### Vos tâches:
(a) Répondez aux questions suivantes à partir de l'article sur YouTube Gaming.
(i) En quel mois et quelle année Google a-t-il lancé YouTube Gaming dans le monde entier ?
(ii) Quel service distance YouTube pour le direct ?
(iii) Combien de références de jeux le catalogue du service propose-t-il ?
(b) Poursuivez l'article sur YouTube Gaming à partir de sa dernière phrase.

===== Extrait =====

Alors que YouTube Kids a été lancé il y a quelques semaines seulement, Google poursuit le développement de son offre avec une application YouTube Gaming pour la France, une nouvelle déclinaison de son service de vidéo, spécialisée cette fois dans le jeu vidéo. Ce nouveau service centralise désormais les contenus liés au jeu vidéo et mise sur le live pour reconquérir la communauté des joueurs. Car si la plate-forme YouTube compte des millions de vues par jour autour du gaming, elle est distancée pour le direct par Twitch qui a su mieux profiter de l’explosion du secteur.
YouTube Gaming France, un service dédié aux joueurs
YouTube Gaming, sur le modèle de YouTube Kids[1], est une version spécialisée de YouTube qui propose une interface spécifique et seulement des contenus liés au jeu-vidéo. Le service a été lancé par Google en août 2015 dans le monde entier pour sa version accessible sur un navigateur web mais en anglais seulement et également sous forme d’application aux Etats-Unis et au Royaume-Uni. Après un peu plus d’un an Google a lancé l’application iOS et Android en France ce qui permet aux utilisateurs regarder des contenus en mobilité en bonne condition mais également de diffuser en direct leurs parties de jeux mobiles. Le lancement de l’application est stratégique pour le groupe car les terminaux mobiles représenteraient selon Google plus de la moitié de la consommation dans les pays où l’application est disponible. Le service web est désormais également disponible en français.
La promesse de YouTube Gaming est de proposer aux joueurs une plate-forme entièrement adaptée et pensée pour leur passion. Ainsi, le service dispose d’un catalogue entièrement tourné vers le jeu puisque l’algorithme du service utilise les tags appliqués par les créateurs de vidéo pour identifier les contenus et chaînes liés au jeu vidéo. Par conséquent, l’utilisateur se voit proposer en page d’accueil des recommandations de vidéo de gaming et le moteur de recherche est limité aux contenus et créateurs spécialisés dans le gaming. En outre, à la différence de la version classique de YouTube, le service permet une entrée par jeux. Ainsi, lors du lancement de l’application, l’utilisateur se voit proposer une présélection de jeux qui pourraient l’intéresser (en fonction de son historique) et il a la possibilité d’en ajouter d’autres afin que sa page d’accueil soit personnalisée. Le service propose un catalogue de 25 000 références de jeux.

===== Données enregistrées =====

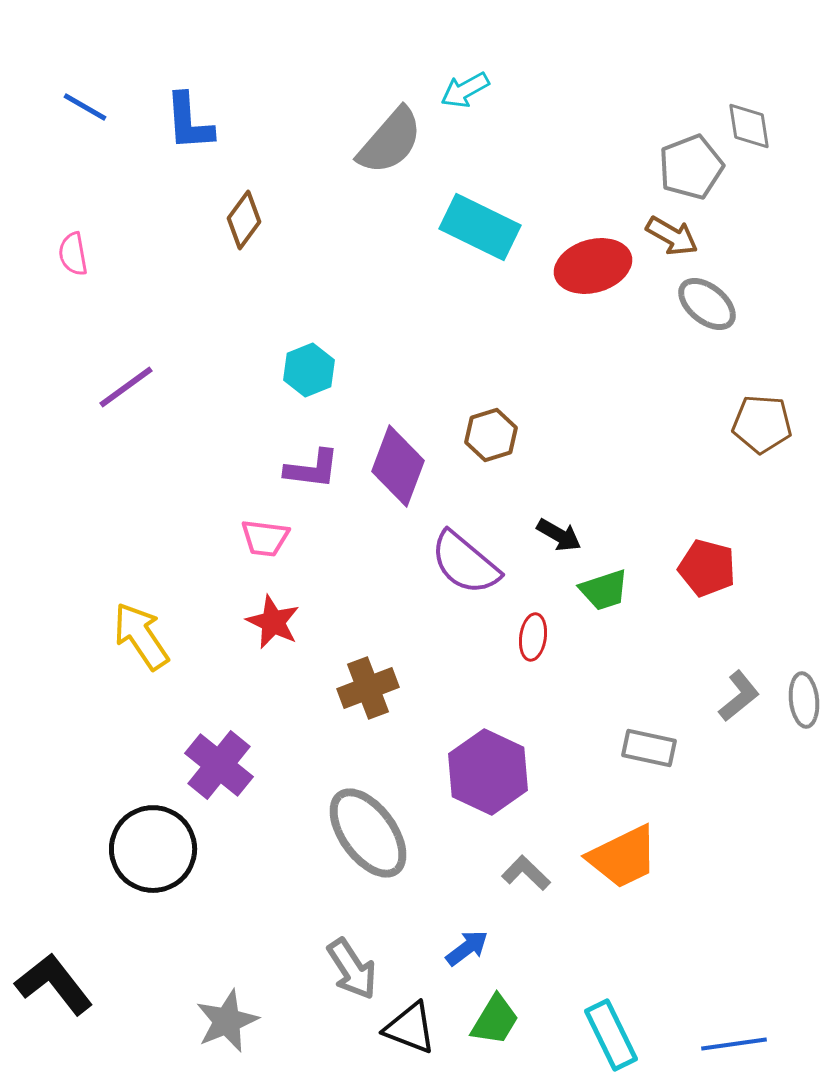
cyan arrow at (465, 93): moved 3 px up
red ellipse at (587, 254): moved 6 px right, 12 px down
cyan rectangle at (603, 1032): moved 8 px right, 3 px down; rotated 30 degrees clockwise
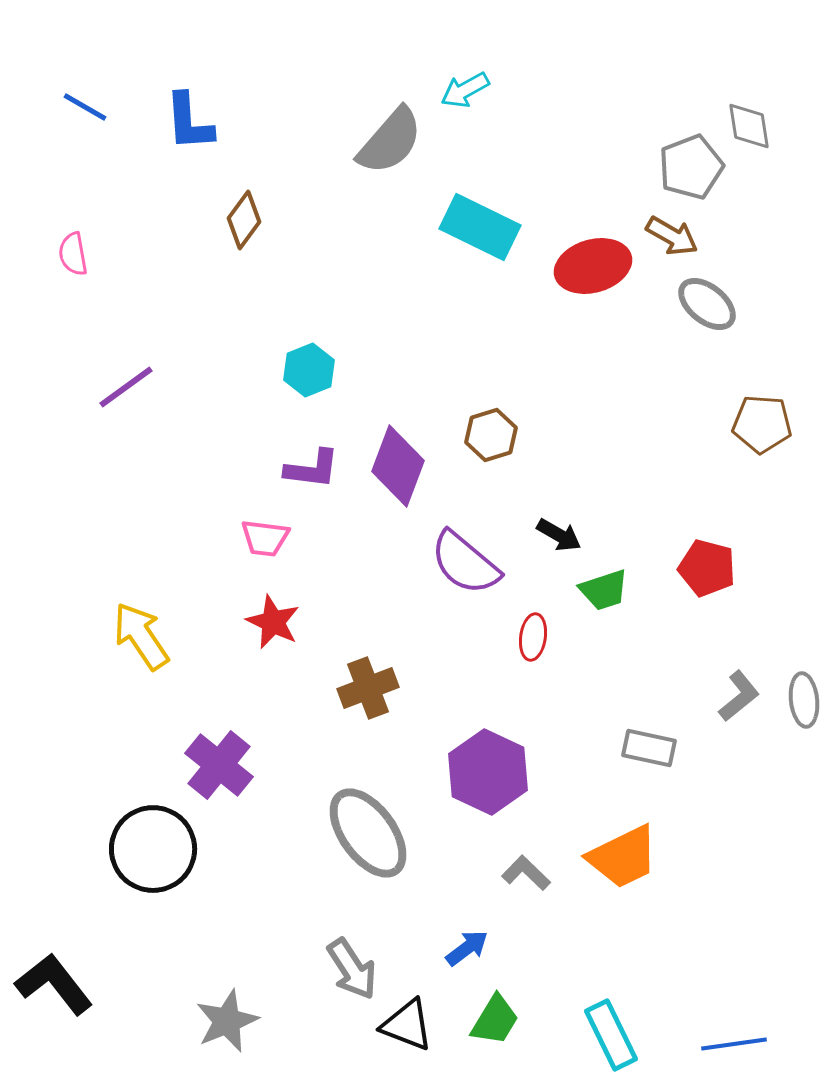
black triangle at (410, 1028): moved 3 px left, 3 px up
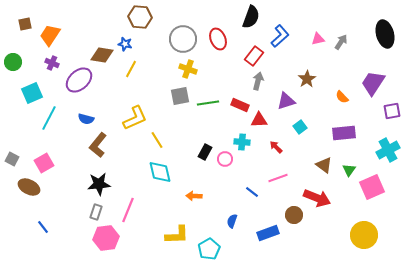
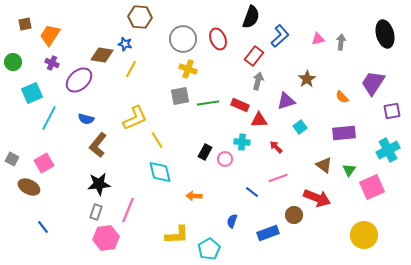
gray arrow at (341, 42): rotated 28 degrees counterclockwise
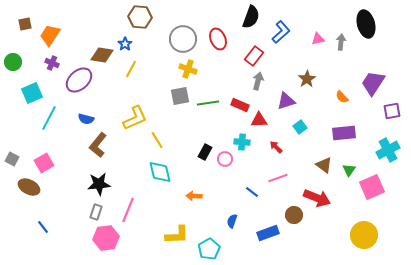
black ellipse at (385, 34): moved 19 px left, 10 px up
blue L-shape at (280, 36): moved 1 px right, 4 px up
blue star at (125, 44): rotated 24 degrees clockwise
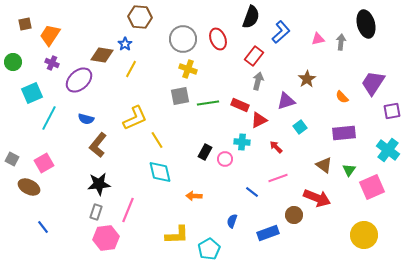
red triangle at (259, 120): rotated 24 degrees counterclockwise
cyan cross at (388, 150): rotated 25 degrees counterclockwise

=====

### Réponses aux tâches:
(a)
(i) En août 2015.
(ii) Twitch.
(iii) 25 000 références de jeux.

(b)
Le principal apport de YouTube Gaming est de placer le live au centre de son dispositif. Ainsi contrairement à la version classique le service propose dès la page d’accueil une entrée par le direct qui propose des recommandations de diffusion en direct réalisées par des YouTubeurs. En outre, l’entrée par jeux permet d’afficher les diffusions en direct en priorité par rapport aux vidéos classiques. L’offre est d’ailleurs déjà importante puisque des vidéos en direct sont disponibles pour une grande partie des jeux et les plus populaires d’entre eux proposent en journée plusieurs dizaine de live-stream. Il est cependant important de noter qu’on trouve différents types de contenus avec d’une part des parties multi-joueurs pratiqués par des joueurs de bon niveau s’apparentant à de l’e-sport mais aussi des « live play » plus simples de joueurs qui diffusent leur partie en direct sans aspect particulièrement compétitif. En fonction du calendrier, certaines compétitions officielles d’e-sport peuvent être diffusées sur le service. YouTube veille particulièrement à la centralisation des directs sur sa plate-forme spécialisée puisque tous les créateurs souhaitant diffuser en direct des contenus liés aux jeux sont automatiquement redirigés vers YouTube Gaming.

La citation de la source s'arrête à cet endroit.